From: Moji Agha [moji.agha@gmail.com]
Sent: Monday, July 24, 2017 12:29 PM
Subject: For Prof. Noam Chomsky -- Re Culture-analysis
To: Noam Chomsky 


Dear Prof. Chomsky,

Greetings from Phoenix/Tucson.

1- Thank you deeply for your continued support of what I have been doing in the past many years. 

As I continue to pursue my 24/7 activism work (despite all the hardships) occasionally I give myself the luxury of watching (and learning from) your public addresses and interviews.

The other day, I was watching this video on You-Tube:
https://www.youtube.com/watch?v=i63_kAw3WmE 
Published on December 5, 2015 
Noam Chomsky on moral relativism, cultural relativism and innate moral values

2- In minutes 4 to 5 of this video clip you are expanding on how a human being acquires his/her moral values. In that context you asked (and then answered) this CRUCIAL question:

Noam Chomsky: 
How does a person acquire his or her culture? You don't get it by taking a pill. You get/acquire your culture by observing a rather limited number of behaviors and actions and, from those, constructing SOMEHOW IN YOUR MIND [the CAPITALIZATION of the highlighted words are mine] the set of attitudes and beliefs that [then] constitute your culture. But that act [of unconscious integration] is very much like learning a language...It's the matter of making a great leap from scattered data to some [coherent integrated] outcome. And that leap is made, essentially the same way by all individuals--given relatively fixed experience; and it's only possible if you have extensive built-in innate [bio-psycho-socio-cultural] structures [to make such a leap]...

Extracted entries ▸

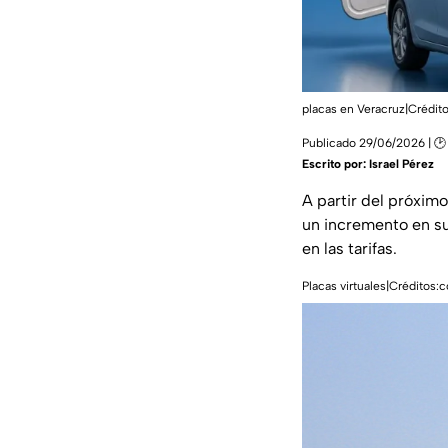
placas en Veracruz|Créditos
Publicado 29/06/2026 | 🕑
Escrito por:
Israel Pérez
A partir del próximo
un incremento en su
en las tarifas.
Placas virtuales|Créditos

Instructions ▸
1. In the email to Prof. Chomsky, on what date was the video it cites published?
2. Rewrite the email to Prof. Chomsky, beginning at the words "From: Moji Agha" and stopping after "Greetings from Phoenix/Tucson.", and put "Warm regards" in place of "Greetings".
3. Write the next part of the email to Prof. Chomsky, picking up after its final sentence.

Results for the exercise ▸
1. December 5, 2015

2.
From: Moji Agha [moji.agha@gmail.com]
Sent: Monday, July 24, 2017 12:29 PM
Subject: For Prof. Noam Chomsky -- Re Culture-analysis
To: Noam Chomsky 


Dear Prof. Chomsky,

Warm regards from Phoenix/Tucson.

3.
3- Specifically focusing on this crucial SOMEHOW, I am not sure if I have shared with you what I was doing at the University of Arizona between 2004-2008, in the Project on Culture and Conflict (and the Culture-analysis Institute dream) I was working on--Please see the below sections of this email packet for more info.

4- Anyhow, my explorations in the culture-analysis project/context had to do with trying to unpack the mystery to which you have referred above by the word "somehow."  
That, I believe, is one of the greatest puzzles of the human experience of shared consciousness. And I believe it is this INVISIBLE CEMENT (i.e., the SOMEHOW) that makes possible what you have referred to as "the great leap from scattered data to some [coherent integrated]
outcome."

5- Due to its ever continuing and ongoing relevance to science/knowledge, I would be delighted (and deeply honored) if you could be kind enough to take a look at the below-outlined synopsis of
this work, including the "phenomenological" definition I eventually developed (described as
"ground-breaking" by some colleagues) for LIVED "culture." 

6- The full appreciation of this "lived culture" (i.e., the above-mentioned INVISIBLE CEMENT) consolidated in my mind as a result, in part, of a profound experience I had in a grassroots conflict resolution conference (in 1999--in Phoenix) in which I was awe-struck, because I "saw" (in one flashing moment of insight; within an otherwise ordinary conference workshop--please see the PS, below) the very "birth" of culture/language in everyday shared experience; i.e., the "somehow" you have wondered about in the above interview.

7- This "somehow" is SO "unobvious" (i.e., so profoundly "hidden in plain sight") that it seems
to (perhaps) be THE central mechanism that results in the "unconsciousness" of shared/lived
culture--and hence the many conflicts that such inevitable collective "ignorance" begets--per
the Project on Culture and Conflict--please see below.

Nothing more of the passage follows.